His philosophy seems idyllic and at times confusing. It battles against and coincides simultaneously with many common beliefs that have been rattling around human consciousness for millennia. There is a mix of western philosophy, global religions, and scientific schools of thought. He particularly enjoys discounting the value of human knowledge; insisting that we delude ourselves into believing we know more when a discovery is made, when all we’ve really done is uncover more questions. There is also the distinct concept that humans cannot control nature, but instead need to take advantage of all it is capable of. Humans-over-nature is essentially, a damaging fallacy that lead to the ecological crisis we have today.
The constant shift and intermingling of practical knowledge on land management, and quaint dispersals of wisdom are what make this book a culmination of his knowledge. His last major work, the novel represents the summation of one unusual man’s wisdom. The path of his philosophy at times feels like drifting down an idealized river of childlike simplicity. This contrasts nicely with seeing the philosophy in action. The farm, more aptly described as a food forest, is without modern amenities and consistently matched or exceeded crop yields of conventional neighboring farms, with more natural variety, and new hybrids appearing on their own. There is even a hunt for atavisms, plant features and genetic variations that were thought to have been lost in time. Some produce that reached the people of Japan in the early days of the food forest could have been the first untampered, “pure” produce Japanese people have eaten in a very long time. The farm was a result of society’s rejection of Mr. Fukuoka’s concepts. It is sheer physical proof, which he then uses to rehabilitated eroded soil in areas seemingly irreversibly damaged by people.

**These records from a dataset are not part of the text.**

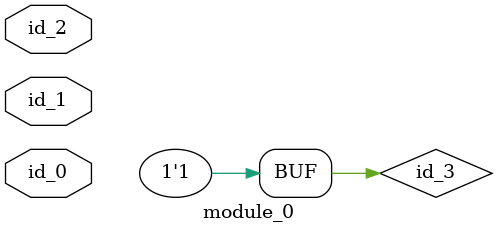
<source format=v>
module module_0 (
    input id_0,
    input id_1,
    input id_2
);
  assign id_3 = 1;
endmodule

</source>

If we were all to embrace the ideology of natural farming at this moment, all technology and modern convenience would be tossed aside, corporate farms would be torn apart and divided among individuals, and time would be needed to project a variety of seeds into the soil. Then, we wait to see what will take root. This is an unlikely reality; nonetheless, I personally believe the concept of natural farming should by no means be easily discounted. “Revolutionary” is an apt description for Mr. Masanobu Fukuoka, “pioneer” even more so. His experience, motivation, and wisdom are both humbling and eccentric to behold. I would recommend Sowing Seeds in the Desert to anyone that happens to need to eat to survive. His words could be our guiding voice on how we can feed the future and stop the downturn of industrialized agriculture.